Veteran Boston area performer Vic Rawlings (cello and electronics) joined us for the Whitehaus show, and his duo set with Yan Jun was the week’s highlight for me, a perfect combination, subtle, austere, serene. Whitehaus resident Atom opened with four miniatures involving spinning jar lids, harmonica, coins, and bowed metal. I presented Kaleidoscope Music, probably the best rendition I’ve ever done live; wish I had recorded it! The original installation version uses a live microphone feed, but I generally find that problematic in live performance due to the risk of feedback, so here (as at Opensound last month) my solution has been to record some sounds from around the venue prior to the show and use that as the basis for my real-time filtering.

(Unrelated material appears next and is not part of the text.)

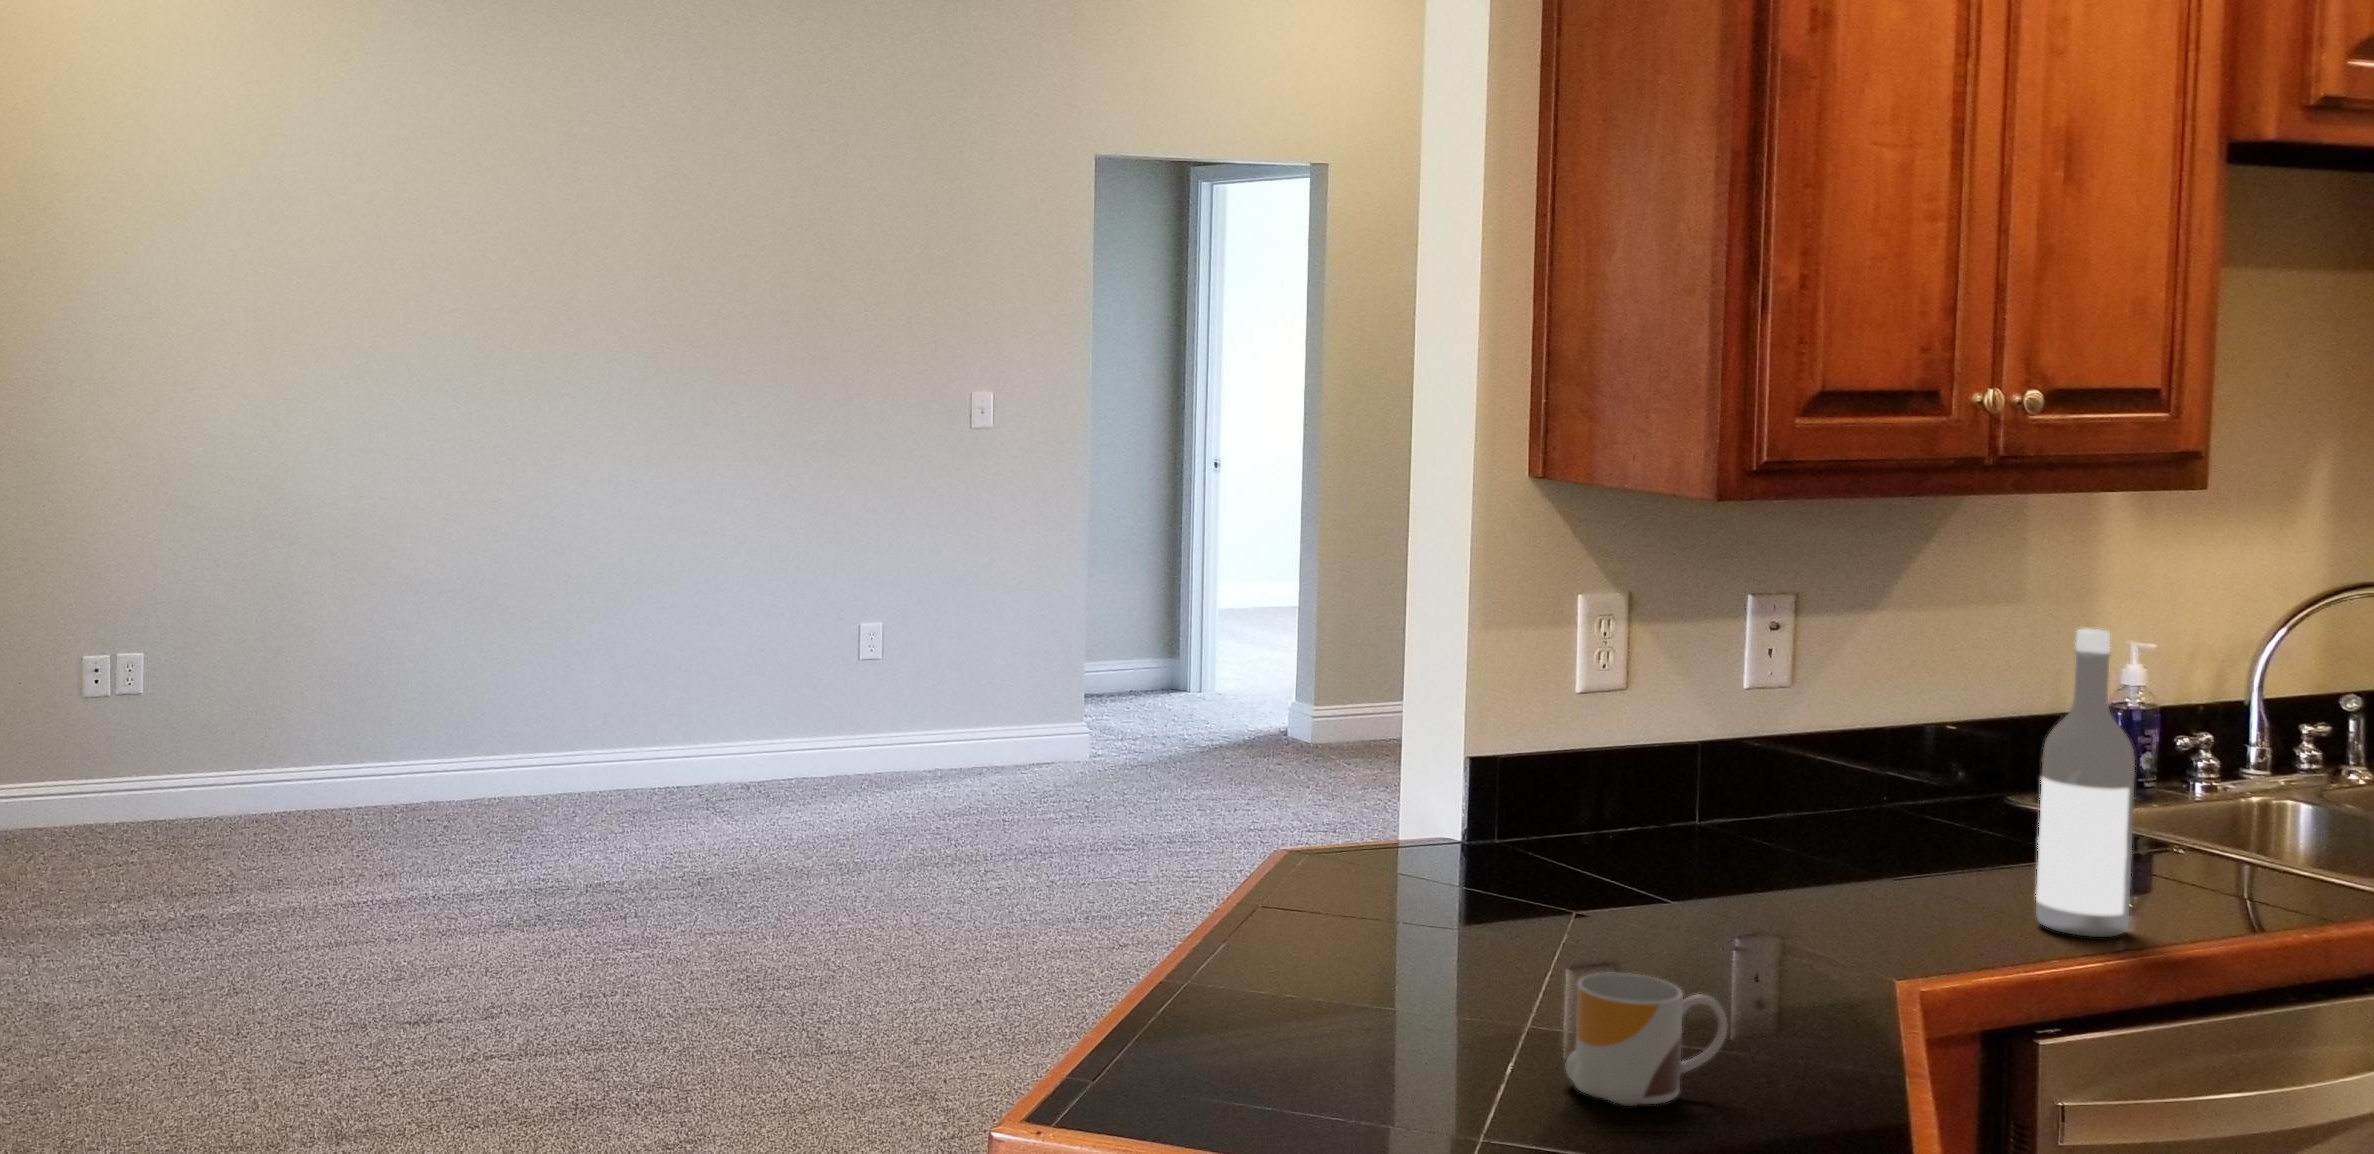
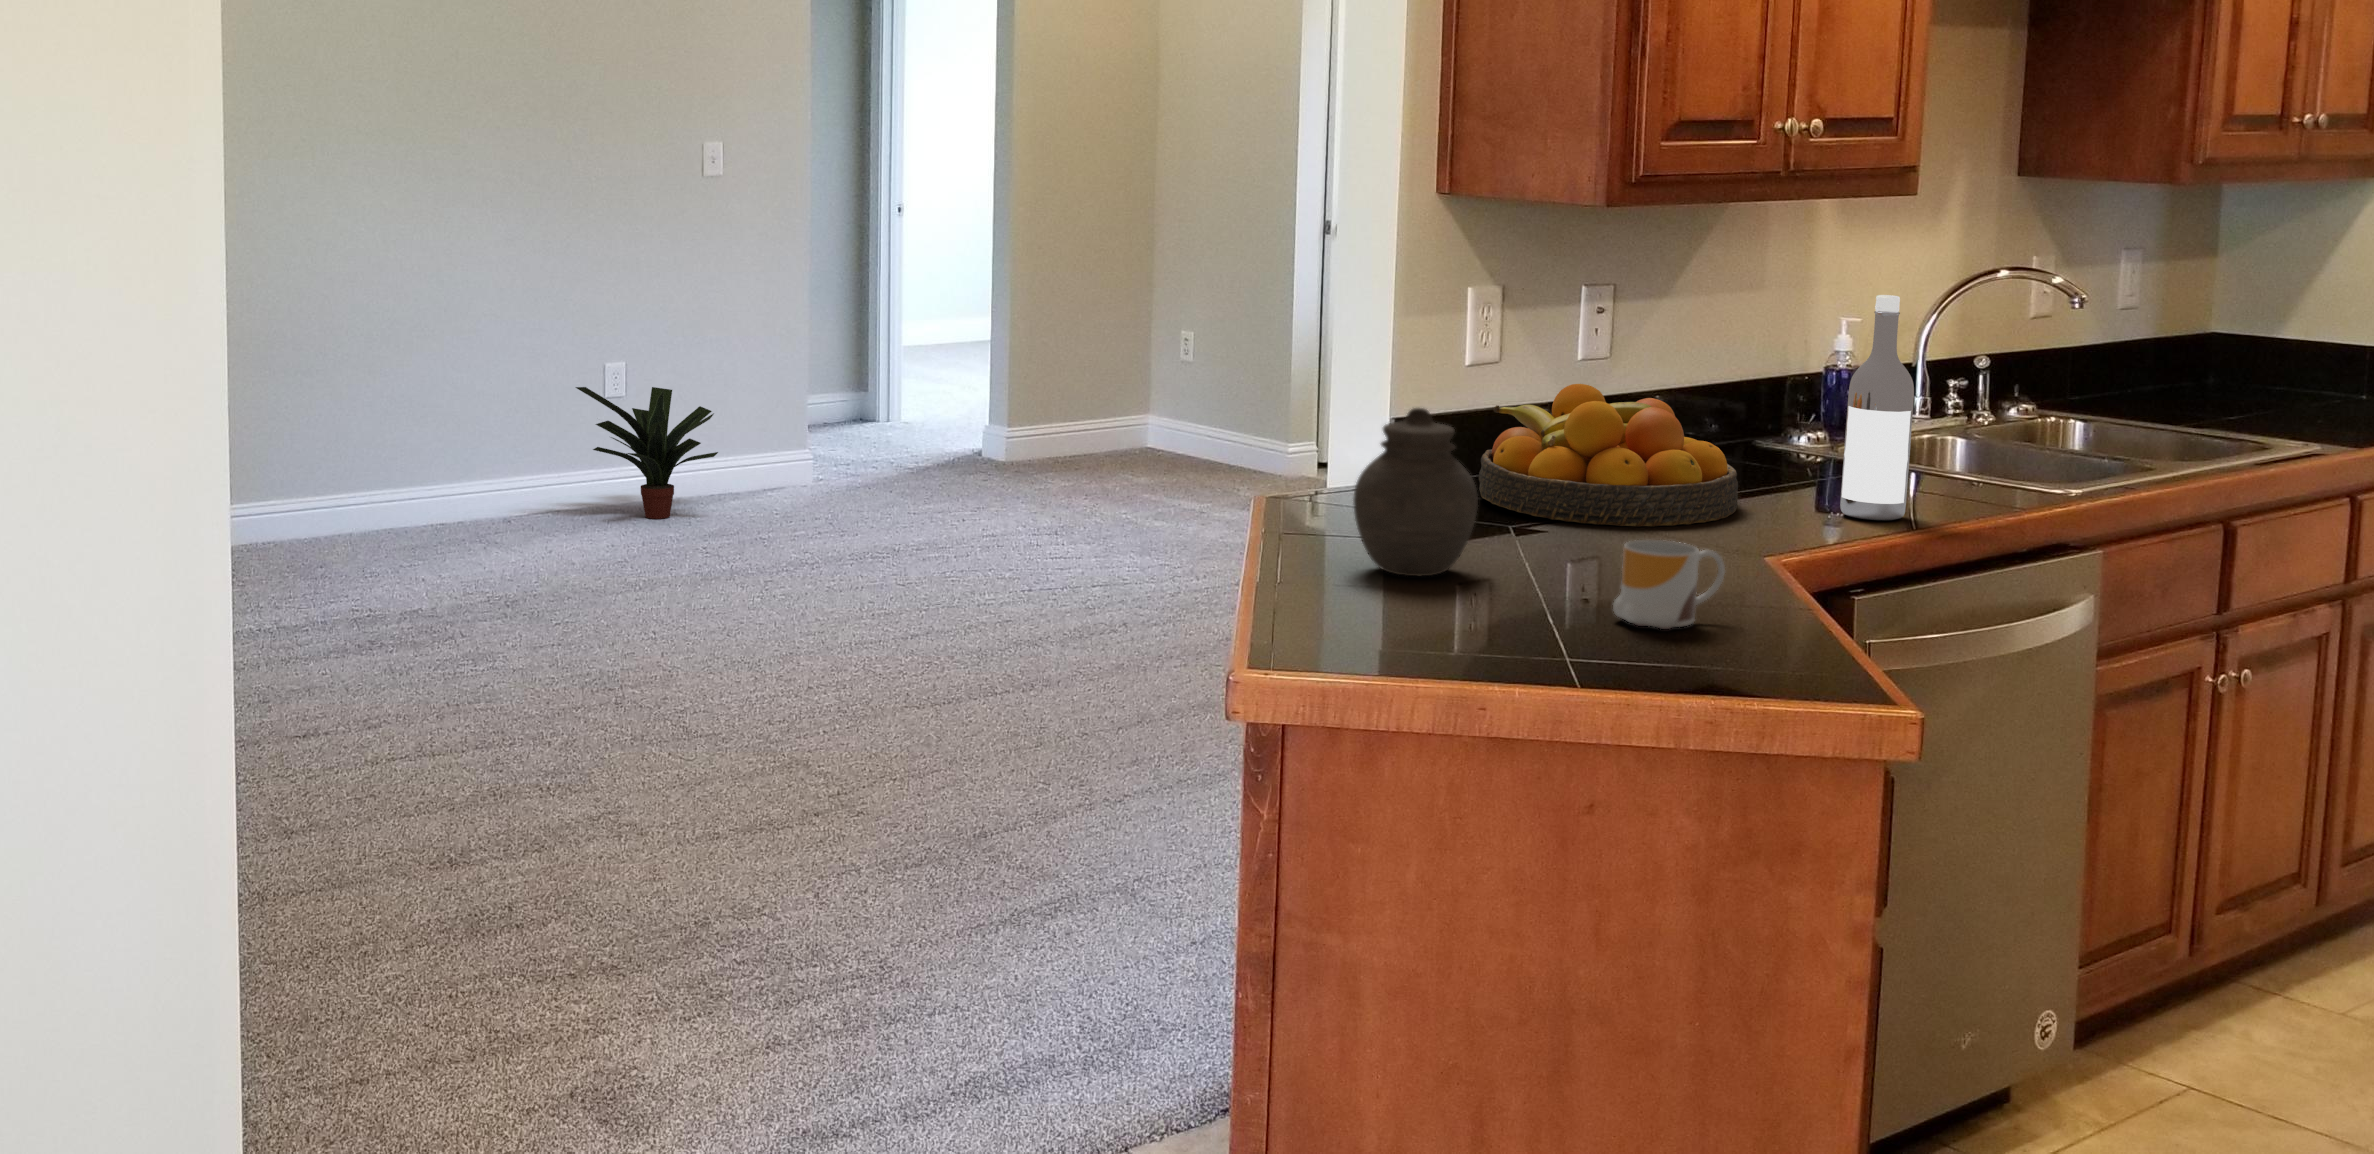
potted plant: none [814,647,962,790] -> present [576,387,718,519]
fruit bowl: none [1551,725,1895,926] -> present [1479,384,1738,527]
jar: none [1282,764,1446,988] -> present [1353,408,1478,576]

In this case I captured some pre-show chatter about Stockhausen’s late work, and my set ended with my voice pronouncing the word “awesome” in sextuplicate.

Yan Jun, Vic, Atom, Ben @ Whitehaus

It was also wonderful spending time with Yan Jun between gigs. I’ve barely been in Somerville four months now, and this was my first chance to play tour guide in my new environs. We checked out the Olafur Eliasson show going up at Harvard GSD (where Jutta’s working on her master’s; I’m not sure if I’ve made this clear in previous posts) and browsed various Harvard Square book and CD shops (I restrained myself from making any purchases, but Yan Jun picked up Ligeti’s string quartets, part of that Sony Classical series). I took him to see John Luther Adams’s Veils and Vesper sound installation at Harvard’s Arts @ Garden 29, the fantastic Stan Vanderbeek show at the MIT Media Lab (he picked up Nic Collins and John Cage books at the MIT Press bookstore), and then we hopped across the river to the ICA (unfortunately the fantastic Mark Bradford show had just closed, but there was enough of their collection on display, plus Gabriel Kuri, to keep our attention, not to mention the fine Diller Scofidio + Renfro building itself, on a fine, cusp of spring day). For our hardcore sonic diversion one evening we checked out one of the fine, free NEC concerts, a program of Britten, Nielsen, and Sibelius. I cooked him burritos and Brussels sprouts and omelets. But mostly it was just good to catch up, to hear what our friends are up to, to kick the tires on my Chinese, and to see a familiar face from my former home of six years. Who knows where, but I hope our paths cross again soon!